2/9/2011 9:08:00 AM Together forever: Couples married in the '40s still going strong today
The Carters now.
The Carters then.
Clarice Keating Of the Catholic Sentinel
Love. It’s what keeps couples together – some longer than others. For a handful of husbands and wives in parishes across the state, that length of time spans many decades.
This year, Worldwide Marriage Encounter, a faith-based marriage enrichment program, has set out to recognize the longest married couple in the United States, as well as in each state.
Several months ago, the organization began soliciting nominations from across the country.
Three couples featured here have been together for many years and share stories of their romantic early years and how they’ve fostered the love in their relationship.
Ed and Marion Carter
He was 24 and she was 19. Marion had a date to go to a dance with a friend, and he brought along his buddy. Instead of dancing with her date (Marion assures they were just friends) she spun around the floor to nearly every song with the friend of her date, Ed.

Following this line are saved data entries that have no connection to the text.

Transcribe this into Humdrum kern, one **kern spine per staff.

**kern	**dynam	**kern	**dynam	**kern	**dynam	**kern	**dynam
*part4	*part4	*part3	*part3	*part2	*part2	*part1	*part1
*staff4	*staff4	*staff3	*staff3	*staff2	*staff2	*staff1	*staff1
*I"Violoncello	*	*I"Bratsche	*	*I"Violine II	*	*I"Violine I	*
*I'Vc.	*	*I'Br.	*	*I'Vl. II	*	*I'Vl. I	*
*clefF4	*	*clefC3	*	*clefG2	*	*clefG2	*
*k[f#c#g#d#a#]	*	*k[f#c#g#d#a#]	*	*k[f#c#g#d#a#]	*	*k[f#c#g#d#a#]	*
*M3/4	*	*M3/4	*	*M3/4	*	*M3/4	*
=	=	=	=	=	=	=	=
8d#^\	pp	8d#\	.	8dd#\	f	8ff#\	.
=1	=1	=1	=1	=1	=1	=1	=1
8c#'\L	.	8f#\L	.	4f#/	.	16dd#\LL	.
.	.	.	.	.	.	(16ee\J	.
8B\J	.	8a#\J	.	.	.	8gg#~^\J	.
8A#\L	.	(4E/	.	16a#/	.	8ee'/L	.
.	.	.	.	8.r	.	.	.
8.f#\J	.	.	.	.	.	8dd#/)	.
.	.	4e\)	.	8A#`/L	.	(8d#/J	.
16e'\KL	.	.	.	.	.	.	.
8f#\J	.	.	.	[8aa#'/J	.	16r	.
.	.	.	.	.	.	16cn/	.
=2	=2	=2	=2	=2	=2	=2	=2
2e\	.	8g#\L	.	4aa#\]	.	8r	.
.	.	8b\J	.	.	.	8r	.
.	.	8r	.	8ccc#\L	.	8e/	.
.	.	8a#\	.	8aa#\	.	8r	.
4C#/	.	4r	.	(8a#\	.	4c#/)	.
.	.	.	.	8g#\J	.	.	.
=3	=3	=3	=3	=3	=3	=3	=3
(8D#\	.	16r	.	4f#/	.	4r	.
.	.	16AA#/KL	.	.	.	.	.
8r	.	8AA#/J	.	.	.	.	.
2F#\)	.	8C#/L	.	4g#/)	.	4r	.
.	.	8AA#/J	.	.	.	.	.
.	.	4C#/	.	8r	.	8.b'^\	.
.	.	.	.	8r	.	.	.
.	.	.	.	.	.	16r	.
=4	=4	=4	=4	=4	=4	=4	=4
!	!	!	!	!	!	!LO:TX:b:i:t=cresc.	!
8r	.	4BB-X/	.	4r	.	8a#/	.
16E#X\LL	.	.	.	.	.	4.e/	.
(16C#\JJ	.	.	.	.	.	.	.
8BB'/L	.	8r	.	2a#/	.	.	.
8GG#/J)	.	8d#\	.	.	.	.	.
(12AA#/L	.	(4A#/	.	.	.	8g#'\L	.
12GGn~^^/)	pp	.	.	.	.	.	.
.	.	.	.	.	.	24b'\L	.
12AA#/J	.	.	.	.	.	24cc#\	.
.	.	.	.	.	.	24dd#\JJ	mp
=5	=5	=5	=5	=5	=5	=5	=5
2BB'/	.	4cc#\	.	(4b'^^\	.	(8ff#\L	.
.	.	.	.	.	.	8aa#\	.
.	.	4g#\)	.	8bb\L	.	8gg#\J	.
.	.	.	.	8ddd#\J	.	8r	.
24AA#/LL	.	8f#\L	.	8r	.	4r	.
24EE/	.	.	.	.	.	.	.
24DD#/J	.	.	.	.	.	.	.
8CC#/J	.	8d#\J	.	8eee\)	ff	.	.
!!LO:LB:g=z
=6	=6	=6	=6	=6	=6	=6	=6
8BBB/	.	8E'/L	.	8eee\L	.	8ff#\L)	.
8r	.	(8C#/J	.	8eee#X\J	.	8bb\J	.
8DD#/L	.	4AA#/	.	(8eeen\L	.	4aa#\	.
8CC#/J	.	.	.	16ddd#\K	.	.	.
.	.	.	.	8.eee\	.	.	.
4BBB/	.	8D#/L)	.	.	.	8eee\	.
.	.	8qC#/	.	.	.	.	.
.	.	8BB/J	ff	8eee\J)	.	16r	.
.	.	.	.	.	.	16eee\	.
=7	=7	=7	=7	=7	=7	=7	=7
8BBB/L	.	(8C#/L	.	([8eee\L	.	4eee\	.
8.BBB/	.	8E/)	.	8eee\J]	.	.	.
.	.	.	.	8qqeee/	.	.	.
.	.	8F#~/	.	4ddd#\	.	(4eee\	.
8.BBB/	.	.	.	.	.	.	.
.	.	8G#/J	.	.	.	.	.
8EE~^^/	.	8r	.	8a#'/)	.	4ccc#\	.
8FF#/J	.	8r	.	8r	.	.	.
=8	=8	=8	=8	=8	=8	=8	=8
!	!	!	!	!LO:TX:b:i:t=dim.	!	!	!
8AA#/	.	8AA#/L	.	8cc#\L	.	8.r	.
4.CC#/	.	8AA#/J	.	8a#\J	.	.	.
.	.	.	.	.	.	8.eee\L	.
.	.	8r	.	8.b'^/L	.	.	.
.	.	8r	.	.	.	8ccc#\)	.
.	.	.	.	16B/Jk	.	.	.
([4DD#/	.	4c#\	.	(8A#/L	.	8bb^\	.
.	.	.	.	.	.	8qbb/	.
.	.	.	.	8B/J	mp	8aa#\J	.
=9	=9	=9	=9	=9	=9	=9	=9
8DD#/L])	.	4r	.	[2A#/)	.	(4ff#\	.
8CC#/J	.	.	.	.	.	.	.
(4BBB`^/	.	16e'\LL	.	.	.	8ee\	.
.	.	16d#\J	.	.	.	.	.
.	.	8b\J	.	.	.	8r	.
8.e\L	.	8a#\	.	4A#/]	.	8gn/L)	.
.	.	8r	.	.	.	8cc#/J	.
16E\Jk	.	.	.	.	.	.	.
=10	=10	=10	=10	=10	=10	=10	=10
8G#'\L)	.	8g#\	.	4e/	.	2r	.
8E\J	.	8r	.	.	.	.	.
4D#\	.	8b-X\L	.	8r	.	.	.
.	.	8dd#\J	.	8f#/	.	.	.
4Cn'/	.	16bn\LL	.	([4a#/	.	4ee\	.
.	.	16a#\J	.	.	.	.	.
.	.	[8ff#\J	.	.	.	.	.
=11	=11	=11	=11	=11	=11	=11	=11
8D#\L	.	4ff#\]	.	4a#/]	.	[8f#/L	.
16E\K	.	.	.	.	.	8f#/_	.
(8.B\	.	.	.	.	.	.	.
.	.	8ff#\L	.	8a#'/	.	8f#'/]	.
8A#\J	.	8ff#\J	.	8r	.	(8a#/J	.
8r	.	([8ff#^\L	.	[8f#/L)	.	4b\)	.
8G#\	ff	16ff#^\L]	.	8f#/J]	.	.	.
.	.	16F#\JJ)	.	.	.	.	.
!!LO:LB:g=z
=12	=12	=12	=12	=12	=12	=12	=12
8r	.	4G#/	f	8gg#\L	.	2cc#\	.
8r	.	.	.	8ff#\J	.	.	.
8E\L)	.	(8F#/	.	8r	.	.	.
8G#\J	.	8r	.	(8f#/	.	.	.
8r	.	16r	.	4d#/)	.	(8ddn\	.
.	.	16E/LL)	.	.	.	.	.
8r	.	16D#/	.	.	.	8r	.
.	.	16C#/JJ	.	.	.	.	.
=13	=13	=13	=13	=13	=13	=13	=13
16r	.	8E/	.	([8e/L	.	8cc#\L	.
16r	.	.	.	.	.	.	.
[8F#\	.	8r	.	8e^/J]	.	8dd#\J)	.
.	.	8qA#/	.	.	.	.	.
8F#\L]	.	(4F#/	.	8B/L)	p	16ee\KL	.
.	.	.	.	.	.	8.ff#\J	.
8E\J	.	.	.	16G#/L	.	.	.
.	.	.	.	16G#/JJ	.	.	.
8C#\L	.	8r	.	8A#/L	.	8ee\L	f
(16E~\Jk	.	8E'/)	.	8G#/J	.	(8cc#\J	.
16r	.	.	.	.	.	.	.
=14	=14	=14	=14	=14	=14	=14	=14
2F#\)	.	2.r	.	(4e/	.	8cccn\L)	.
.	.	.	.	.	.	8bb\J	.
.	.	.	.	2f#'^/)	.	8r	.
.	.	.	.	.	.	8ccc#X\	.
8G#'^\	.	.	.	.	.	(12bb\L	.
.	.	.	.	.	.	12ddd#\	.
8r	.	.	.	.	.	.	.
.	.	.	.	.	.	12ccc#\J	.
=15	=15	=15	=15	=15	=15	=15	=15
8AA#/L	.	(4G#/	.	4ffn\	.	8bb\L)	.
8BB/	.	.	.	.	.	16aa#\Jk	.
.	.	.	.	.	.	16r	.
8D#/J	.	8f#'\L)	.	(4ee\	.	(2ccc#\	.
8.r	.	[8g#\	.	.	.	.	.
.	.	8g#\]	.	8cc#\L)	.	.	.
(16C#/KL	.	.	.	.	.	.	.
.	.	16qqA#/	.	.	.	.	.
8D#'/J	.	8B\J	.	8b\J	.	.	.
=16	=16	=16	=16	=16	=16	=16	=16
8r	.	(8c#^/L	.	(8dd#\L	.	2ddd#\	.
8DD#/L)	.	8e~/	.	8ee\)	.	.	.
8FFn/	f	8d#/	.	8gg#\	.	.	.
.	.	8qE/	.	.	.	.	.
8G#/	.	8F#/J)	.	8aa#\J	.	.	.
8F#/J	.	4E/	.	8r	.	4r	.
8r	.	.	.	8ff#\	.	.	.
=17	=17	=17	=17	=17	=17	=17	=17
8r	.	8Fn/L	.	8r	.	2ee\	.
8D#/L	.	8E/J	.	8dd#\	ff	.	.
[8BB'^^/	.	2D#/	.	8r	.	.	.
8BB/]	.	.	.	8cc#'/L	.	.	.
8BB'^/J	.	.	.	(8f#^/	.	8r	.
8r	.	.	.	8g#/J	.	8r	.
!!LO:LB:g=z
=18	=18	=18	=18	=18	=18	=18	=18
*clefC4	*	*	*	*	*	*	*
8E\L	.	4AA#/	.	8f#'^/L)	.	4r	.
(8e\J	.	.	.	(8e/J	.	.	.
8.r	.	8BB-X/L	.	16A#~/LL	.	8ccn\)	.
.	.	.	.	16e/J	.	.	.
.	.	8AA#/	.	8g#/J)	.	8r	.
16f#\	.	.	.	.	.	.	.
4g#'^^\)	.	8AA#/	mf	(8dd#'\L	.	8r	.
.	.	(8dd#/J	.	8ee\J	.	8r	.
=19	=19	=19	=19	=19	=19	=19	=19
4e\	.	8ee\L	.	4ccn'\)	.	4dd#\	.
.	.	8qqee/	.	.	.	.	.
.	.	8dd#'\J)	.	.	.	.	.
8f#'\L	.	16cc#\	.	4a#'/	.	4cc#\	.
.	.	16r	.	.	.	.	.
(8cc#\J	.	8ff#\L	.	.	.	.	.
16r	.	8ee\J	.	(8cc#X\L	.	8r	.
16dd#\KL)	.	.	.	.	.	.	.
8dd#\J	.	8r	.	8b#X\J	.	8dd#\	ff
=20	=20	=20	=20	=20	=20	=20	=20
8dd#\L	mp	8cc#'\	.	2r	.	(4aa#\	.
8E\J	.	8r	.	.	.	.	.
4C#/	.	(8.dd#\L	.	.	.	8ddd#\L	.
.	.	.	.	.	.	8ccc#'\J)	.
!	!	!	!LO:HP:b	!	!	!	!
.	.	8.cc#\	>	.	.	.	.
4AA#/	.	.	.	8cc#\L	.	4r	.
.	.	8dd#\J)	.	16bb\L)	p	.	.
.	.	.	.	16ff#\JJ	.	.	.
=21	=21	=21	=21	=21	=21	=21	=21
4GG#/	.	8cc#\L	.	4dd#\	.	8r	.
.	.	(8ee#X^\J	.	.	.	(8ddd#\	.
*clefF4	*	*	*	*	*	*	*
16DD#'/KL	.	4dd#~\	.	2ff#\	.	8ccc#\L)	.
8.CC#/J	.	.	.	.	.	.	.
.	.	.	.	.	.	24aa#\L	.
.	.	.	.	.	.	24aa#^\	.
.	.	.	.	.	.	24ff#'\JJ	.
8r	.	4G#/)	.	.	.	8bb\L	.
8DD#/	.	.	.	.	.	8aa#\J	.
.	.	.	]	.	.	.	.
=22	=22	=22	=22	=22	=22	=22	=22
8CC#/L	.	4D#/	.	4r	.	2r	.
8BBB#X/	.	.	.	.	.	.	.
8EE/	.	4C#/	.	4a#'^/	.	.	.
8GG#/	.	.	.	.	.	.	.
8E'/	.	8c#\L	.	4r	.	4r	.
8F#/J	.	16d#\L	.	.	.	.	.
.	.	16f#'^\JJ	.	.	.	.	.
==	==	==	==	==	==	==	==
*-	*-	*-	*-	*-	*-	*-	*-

Three days later, they decided to get married. Their wedding day was Sept. 14, 1940. “I liked his kisses and his dancing,” Marion confessed.
They moved to Longview, then Sweet Home, and finally to Albany two decades ago. In the meantime, the couple raised seven children. They’re parishioners at St. Mary Church.
For their 70th anniversary, the Carters’ family rented them a limousine, which whisked them off to a dinner with all of their kids, grandchildren, great-grandchildren and even two great-great-grandchildren – 62 people all told. The family, en masse, sang a song called, “We are All Shaped by Your Love.”
In their later years, Ed and Marion took annual trips to Arizona in their motor home. “We had our ups and downs,” Marion said. “But one or the other always said ‘I’m sorry.’”
Robert and Jeanne Shoemaker
Growing up, it seemed like Robert had always been there.
Jeanne’s family moved to Scappoose when she was 9, when she befriended 11-year-old Robert. They went to grade school together, then high school. They were neighbors.
And they’ve stayed close ever since.
After leaving to go to college, Robert came home one summer and started dating Jeanne. The married July 5, 1942, before Robert was drafted into the Army.
They married at St. Stephen’s in Portland when she was 19 and he was 21. Jeanne said the priest in their town at the time wouldn’t marry them because he “thought it wouldn’t last” on account of Robert not being a Catholic.
“I think that’s kind of funny,” said Jeanne, who has marked her 50th, then 60th anniversaries with her husband. Soon it will be their 70th.
After Robert came home from the service, he built a home for the family where they’ve lived in for 63 years. Robert and Jeanne are often found working out in their large yard, they take pride in. “We’re a really close family,” Jeanne said. “We did everything as a family.”
There were many special occasions celebrated at their house in Scappoose, but every day was precious for Jeanne and Robert.
“They were all special moments,” Jeanne said.
Hank and Elsie Drexel
The secret to a lasting marriage for the Drexels is never going to bed angry at each other and saying “I love you” every night.
In the early 1940s, Elsie worked as a waitress. Hank was on leave from the Navy and went home to stay with his good friend’s family. The two young men visited the diner where Elsie was their server.
“Right away I asked her out on a date but she said no,” Hank said. “But I wasn’t going to leave without a date, so I stayed there and ordered more until she gave in.”
Elsie’s caveat was that, before they went out to dinner, she had to go to church. He asked if he could come along.
“She was the only girl I wanted,” Hank said. They married Sept. 12, 1944, in California. They went to Lake Arrowhead, California. But all of their years together have been memorable, they said.
Over the years their relationship has grown stronger. They never miss a Sunday Mass, these days they’re parishioners of St. Edward Church. They had three kids, six grandchildren and two great-grandchildren, one born and one on the way.
“If you decide to get married, you have to put both of your lives together,” the couple advised. “Just like God said, ‘One flesh,’ and not try to live two separate lives.”